Pull every line from the material below and reproduce each one word for word, with no changes.

*** Material supplied ***

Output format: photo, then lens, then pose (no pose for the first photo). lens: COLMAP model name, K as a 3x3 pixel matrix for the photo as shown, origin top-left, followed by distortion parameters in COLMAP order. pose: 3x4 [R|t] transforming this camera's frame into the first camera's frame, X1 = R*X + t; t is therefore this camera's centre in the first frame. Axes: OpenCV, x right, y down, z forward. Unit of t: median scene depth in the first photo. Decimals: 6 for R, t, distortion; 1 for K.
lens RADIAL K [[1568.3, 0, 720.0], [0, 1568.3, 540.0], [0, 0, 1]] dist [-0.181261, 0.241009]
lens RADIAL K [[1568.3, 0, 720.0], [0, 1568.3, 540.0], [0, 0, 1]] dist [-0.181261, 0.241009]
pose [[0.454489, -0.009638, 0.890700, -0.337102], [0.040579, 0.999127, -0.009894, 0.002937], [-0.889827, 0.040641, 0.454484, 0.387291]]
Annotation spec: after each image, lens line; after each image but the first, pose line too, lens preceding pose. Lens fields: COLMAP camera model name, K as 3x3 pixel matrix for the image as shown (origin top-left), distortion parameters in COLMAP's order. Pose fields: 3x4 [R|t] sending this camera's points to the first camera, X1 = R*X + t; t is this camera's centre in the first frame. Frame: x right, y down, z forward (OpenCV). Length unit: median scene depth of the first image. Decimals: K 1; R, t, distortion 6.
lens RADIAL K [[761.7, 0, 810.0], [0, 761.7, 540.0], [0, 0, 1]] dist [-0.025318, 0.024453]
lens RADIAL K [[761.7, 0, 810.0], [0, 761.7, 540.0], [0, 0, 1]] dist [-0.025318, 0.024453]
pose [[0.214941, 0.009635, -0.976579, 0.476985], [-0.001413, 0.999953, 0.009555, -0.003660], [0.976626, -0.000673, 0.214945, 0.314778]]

*** End of Material supplied ***

## Answer below
Output format: photo, then lens, then pose (no pose for the first photo). lens: COLMAP model name, K as a 3x3 pixel matrix for the photo as shown, origin top-left, followed by distortion parameters in COLMAP order. pose: 3x4 [R|t] transforming this camera's frame into the first camera's frame, X1 = R*X + t; t is therefore this camera's centre in the first frame. Axes: OpenCV, x right, y down, z forward. Unit of t: median scene depth in the first photo. Decimals: 6 for R, t, distortion; 1 for K.
lens RADIAL K [[1568.3, 0, 720.0], [0, 1568.3, 540.0], [0, 0, 1]] dist [-0.181261, 0.241009]
lens RADIAL K [[1568.3, 0, 720.0], [0, 1568.3, 540.0], [0, 0, 1]] dist [-0.181261, 0.241009]
pose [[0.454489, -0.009638, 0.890700, -0.337102], [0.040579, 0.999127, -0.009894, 0.002937], [-0.889827, 0.040641, 0.454484, 0.387291]]
Annotation spec: after each image, lens line; after each image but the first, pose line too, lens preceding pose. Lens fields: COLMAP camera model name, K as 3x3 pixel matrix for the image as shown (origin top-left), distortion parameters in COLMAP's order. Pose fields: 3x4 [R|t] sending this camera's points to the first camera, X1 = R*X + t; t is this camera's centre in the first frame. Frame: x right, y down, z forward (OpenCV). Length unit: median scene depth of the first image. Decimals: K 1; R, t, distortion 6.
lens RADIAL K [[761.7, 0, 810.0], [0, 761.7, 540.0], [0, 0, 1]] dist [-0.025318, 0.024453]
lens RADIAL K [[761.7, 0, 810.0], [0, 761.7, 540.0], [0, 0, 1]] dist [-0.025318, 0.024453]
pose [[0.214941, 0.009635, -0.976579, 0.476985], [-0.001413, 0.999953, 0.009555, -0.003660], [0.976626, -0.000673, 0.214945, 0.314778]]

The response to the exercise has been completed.